Le modèle standard ne peut tout simplement pas expliquer pourquoi nous avons les forces de la nature que nous faisons, pourquoi nous avons les familles de particules que nous faisons, pourquoi ces forces et particules agissent comme elles le font et, fondamentalement, toute autre question qui commence par le mot “Pourquoi.”

En fait, de la façon dont fonctionne la mécanique mathématique grinçante derrière le modèle standard, ces constantes doivent être mesurées expérimentalement et branchées à quelques endroits clés des équations; sinon tous les calculs explosent. C’est une sensation légèrement inconfortable de savoir que nos mathématiques ne seraient pas en mesure de faire des prédictions sans ces constantes branchées.

Les forces des forces sont particulièrement gênantes, notamment la gravité. La gravité est si affreusement faible: elle est des milliards et des milliards de fois plus faible que la faible force nucléaire. Laissez cela pénétrer: la gravité est encore plus faible que la force avec “faible” littéralement en son nom.

Pourquoi? C’est ce qu’on appelle le problème de hiérarchie. Nous n’avons pas de solution, juste un nom pour le problème.

Voir dans le noir

Nos problèmes ne se limitent pas à des recherches théoriques pour unifier les forces, des mathématiques douteuses et des résultats de collisionneurs de particules déroutants. À partir de quelques décennies, les astronomes ont décidé que nous n’avions pas assez de problèmes et ont jeté un tout nouvel ingrédient dans l’univers: la matière noire . 

Nous savons que la matière noire existe: nous en voyons des preuves partout, du mouvement des étoiles à l’intérieur des galaxies à la lumière de fond laissée par les premiers jours de l’univers. Et bien que nous comprenions beaucoup à quoi doit ressembler la matière noire, nous n’avons pas cloué le coupable. Nous ne pouvons le détecter que par ses effets gravitationnels, et les astronomes soupçonnent qu’il s’agit d’un nouveau type de particule, jusqu’alors inconnu du modèle standard, qui inonde l’univers mais n’interagit pas par la force électromagnétique, le rendant complètement invisible. 

Et puis il y a l’ énergie sombre .

À la fin des années 1990, les astronomes ont découvert – et nous l’avons soutenu depuis lors avec une multitude d’observations indépendantes – que l’expansion de notre univers s’accélère.

Nous n’avons absolument aucune idée de ce qui cause cela.

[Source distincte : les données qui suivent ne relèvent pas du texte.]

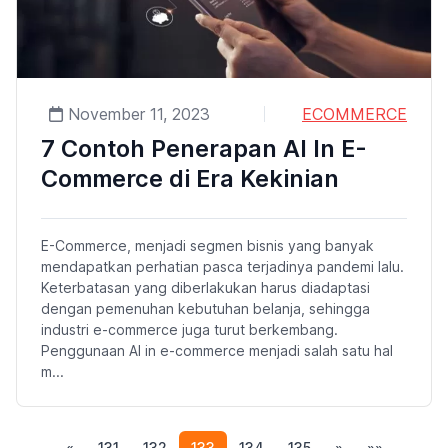
November 11, 2023
ECOMMERCE
7 Contoh Penerapan AI In E-
Commerce di Era Kekinian
E-Commerce, menjadi segmen bisnis yang banyak
mendapatkan perhatian pasca terjadinya pandemi lalu.
Keterbatasan yang diberlakukan harus diadaptasi
dengan pemenuhan kebutuhan belanja, sehingga
industri e-commerce juga turut berkembang.
Penggunaan AI in e-commerce menjadi salah satu hal
m...
(current)
«
131
132
133
134
135
»
»»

Notre meilleure supposition est que cela a quelque chose à voir avec l’énergie enfermée dans le vide de l’espace-temps lui-même, mais nos calculs les plus simples et les plus naïfs estiment une force d’énergie sombre qui est d’environ 10 120 ordres de grandeur trop élevée.

Oups.

Voilà donc un grand mystère. Pour autant que nous puissions en juger, nous ne comprenons pas mal le fonctionnement de la gravité aux plus grandes échelles, donc ce qui cause l’énergie noire doit être un nouveau caractère d’ingrédient opérant dans le cosmos.

En ce qui concerne plus de détails sur la poursuite de cette étrange accélération, nous sommes perdus.

Mais au moins, nous avons une certaine sécurité d’emploi.